Required action —
Every record should be copied exactly, and the images omitted.

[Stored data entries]
■ ■ ■ ■ ■
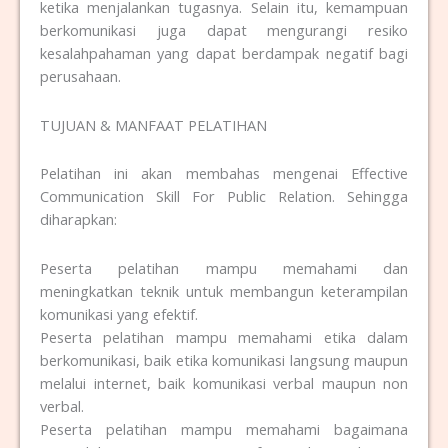
ketika menjalankan tugasnya. Selain itu, kemampuan
berkomunikasi juga dapat mengurangi resiko
kesalahpahaman yang dapat berdampak negatif bagi
perusahaan.
TUJUAN & MANFAAT PELATIHAN
Pelatihan ini akan membahas mengenai Effective
Communication Skill For Public Relation. Sehingga
diharapkan:
Peserta pelatihan mampu memahami dan
meningkatkan teknik untuk membangun keterampilan
komunikasi yang efektif.
Peserta pelatihan mampu memahami etika dalam
berkomunikasi, baik etika komunikasi langsung maupun
melalui internet, baik komunikasi verbal maupun non
verbal.
Peserta pelatihan mampu memahami bagaimana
■ ■ ■ ■ ■
Answer to this task —
ketika menjalankan tugasnya. Selain itu, kemampuan
berkomunikasi juga dapat mengurangi resiko
kesalahpahaman yang dapat berdampak negatif bagi
perusahaan.
TUJUAN & MANFAAT PELATIHAN
Pelatihan ini akan membahas mengenai Effective
Communication Skill For Public Relation. Sehingga
diharapkan:
Peserta pelatihan mampu memahami dan
meningkatkan teknik untuk membangun keterampilan
komunikasi yang efektif.
Peserta pelatihan mampu memahami etika dalam
berkomunikasi, baik etika komunikasi langsung maupun
melalui internet, baik komunikasi verbal maupun non
verbal.
Peserta pelatihan mampu memahami bagaimana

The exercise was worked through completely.